Grouping Problems with SQL – Peter Amerkhanian

import duckdb
import pandas as pd
import numpy as np
import random
from IPython.display import display, Markdown

Lately I’ve been struggling through some SQL query development, and I thought it would be useful to write out some of what I’ve been learning in a blog post. Specifically, I’ve been thinking about how to do various grouping tasks when data have a hierarchical structure. I’ll cover the following SQL concepts:

The GROUP BY clause
The PARTITION BY clause
An aggregation task complicated by a dataset’s hierarchy

This post is also an opportunity to overview how I display and run SQL code with syntax highlighting in Quarto – a nontrivial task as it turns out!

To start, I’ll synthesize a simple dataset that examines car accidents on the Interstate 280 and 580 highways in the Bay Area. I’ll go over the specifics later, but for now just note that this is a standard pandas dataframe stored in local memory as accidents.
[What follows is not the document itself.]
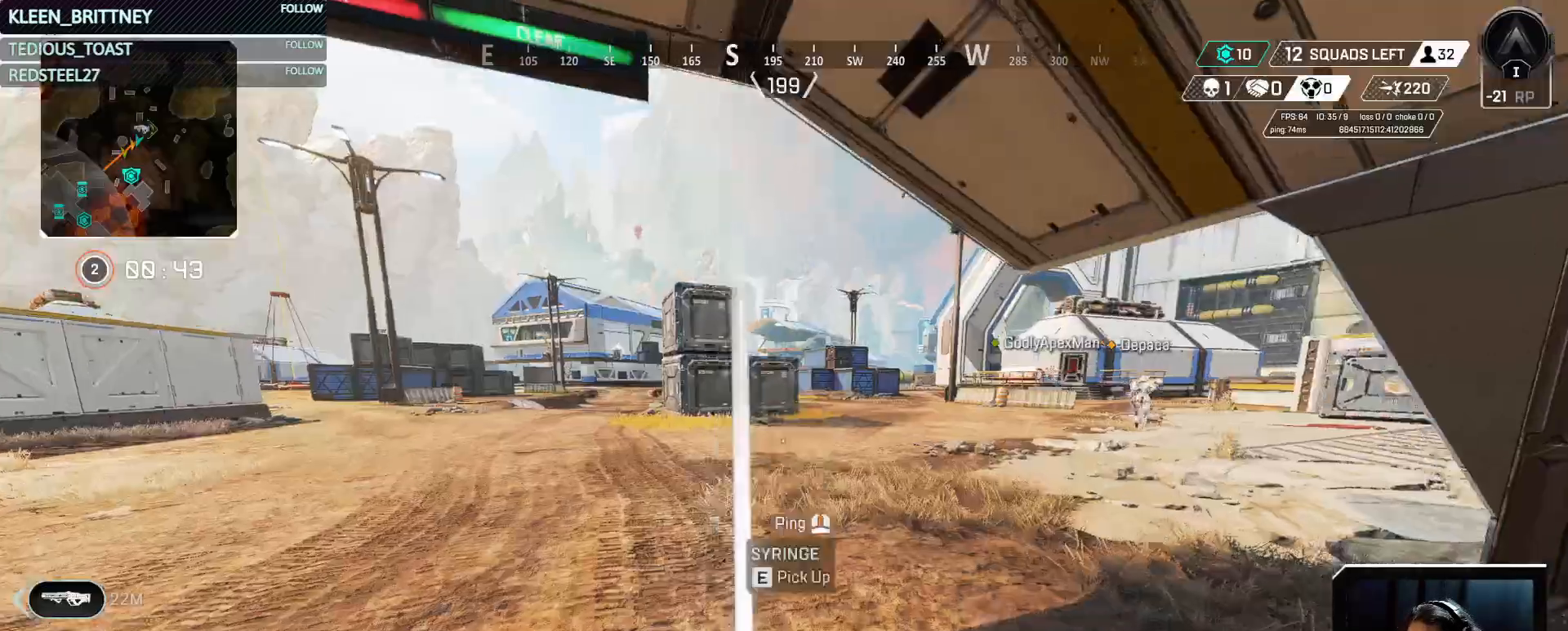
{"keys": ["tab", "w"], "events": [[17, "tab", "down"], [117, "tab", "up"], [433, "tab", "down"]]}
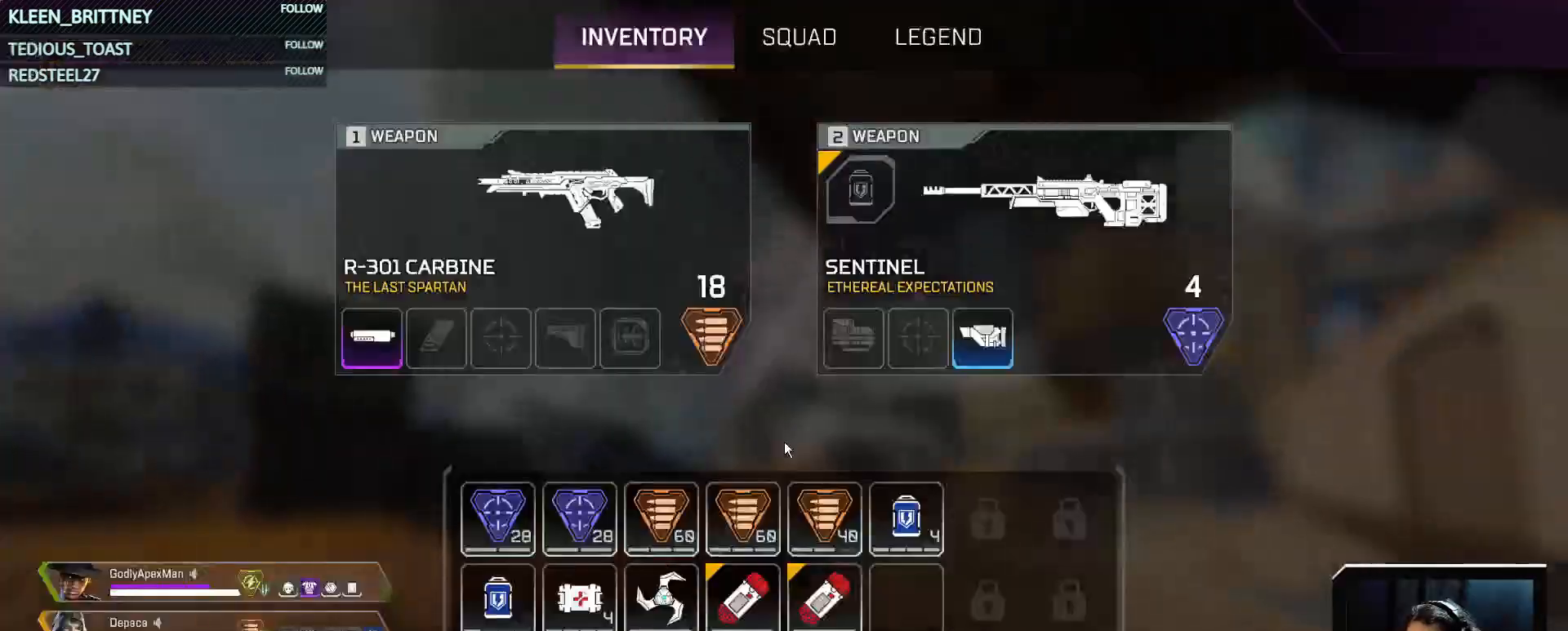
{"keys": ["w"], "events": [[83, "tab", "up"]]}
It contains data on cars’ trips on the two highways, and a flag denoting whether the trip was associated with an accident or not.

np.random.seed(42)
n = 1000
data = {
    "license_plate": [f"{random.randint(90000, 90099)}" for _ in range(n)],
    "highway": [random.choice(["I280", "I580"]) for _ in range(n)],
    "trip_date": [f"2024-11-{random.randint(13, 15)}" for _ in range(n)],
    "accident_flag": np.random.binomial(1, .1, n),
}
accidents = pd.DataFrame(data)

Connecting to a `pandas` data frame in `duckdb`

The data I simulated are quite small, so using SQL isn’t going to be very practically useful. However, I find that it’s helpful to play with small SQL databases like this to build general comfort with the language and to get a better intuition of how operations will play out when I’m are working at scale.

I’m going to use the duckdb database system to directly query the pandas data frame I have in local memory (Note that duckdb can also directly query parquet files, csv files, and more).

duckdb.sql("SELECT * FROM accidents LIMIT 5;")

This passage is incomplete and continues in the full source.